AMLETO di e con Filippo Timi
Il suo è un Amleto annoiato, che non ha più voglia di interpretare la solita solfa familiare, non ha più voglia di amare Ofelia, non ha più voglia di niente. Invano voci fuori campo lo richiamano al suo destino. Quasi un leone in gabbia, il principe, un po’ bambino viziato, un po’ vate visionario, si aggira in mezzo ad una festa luttuosa. Intorno a lui, personaggi direttamente scaturiti dalla sua mente folle, interpretati dalle attrici storiche della sua compagnia, ancora una volta eccezionalmente insieme per dar vita a questa nuova edizione. Come scrive il filosofo Lorenzo Chiuchiù, Timi iscrive il destino di Amleto in una dimensione fuori dalla storia: “le parole che noi ci diciamo sono parole imparate a memoria” – dice Amleto a Ofelia; o “Il teatro è la trappola con cui catturerò la coscienza” perché solo nella finzione si dà coscienza. Per Filippo Timi è proprio Amleto ad aprire quel varco pericoloso per cui i morti esigono qualcosa dai vivi, quando gli amori mancati o passati fanno a pezzi quelli attuali, quando si vede la purezza sprofondare senza testimoni. Di fronte alla realtà, di fronte a certi irrimediabili eventi, il cuore e il cervello impazziscono, hanno bisogno di trovare fughe per non soffrire. Ridere è la risposta della coscienza alla tragedia?
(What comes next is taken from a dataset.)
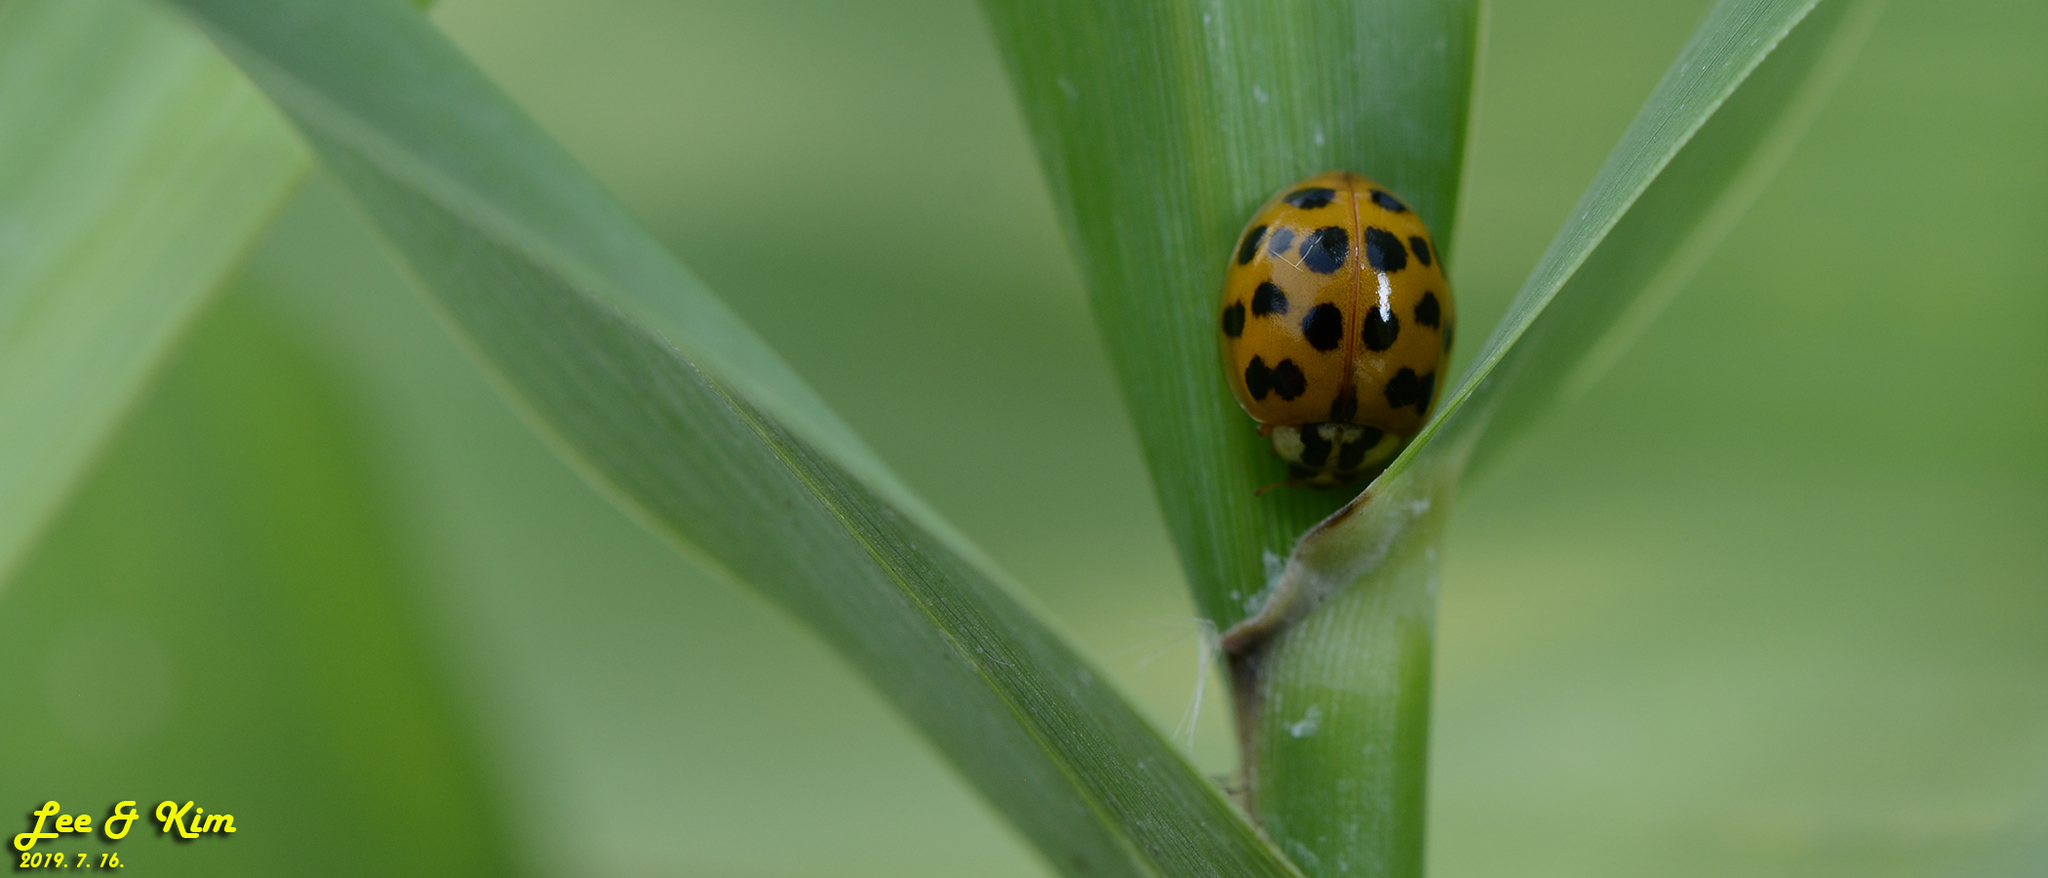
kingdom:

Ridere il pianto. Ridere la morte. Ridere l’abbandono. Ridere il tradimento. Ridere la follia. Un Amleto spiazzante, comico, furibondo, folle e colorato. Di fronte alla tragedia esistono due possibilità: soccombere o esplodere nel massimo della vitalità. Timi ha scelto la seconda, trasformando la tragedia in commedia, tra potere e oblio, tra frivolezza e pazzia; esasperando così la radice comica di Shakespeare che faceva dire a Nietzsche: “non conosco lettura più straziante di Shakespeare: cosa deve aver sofferto un uomo per avere a tal punto bisogno di fare il pagliaccio”.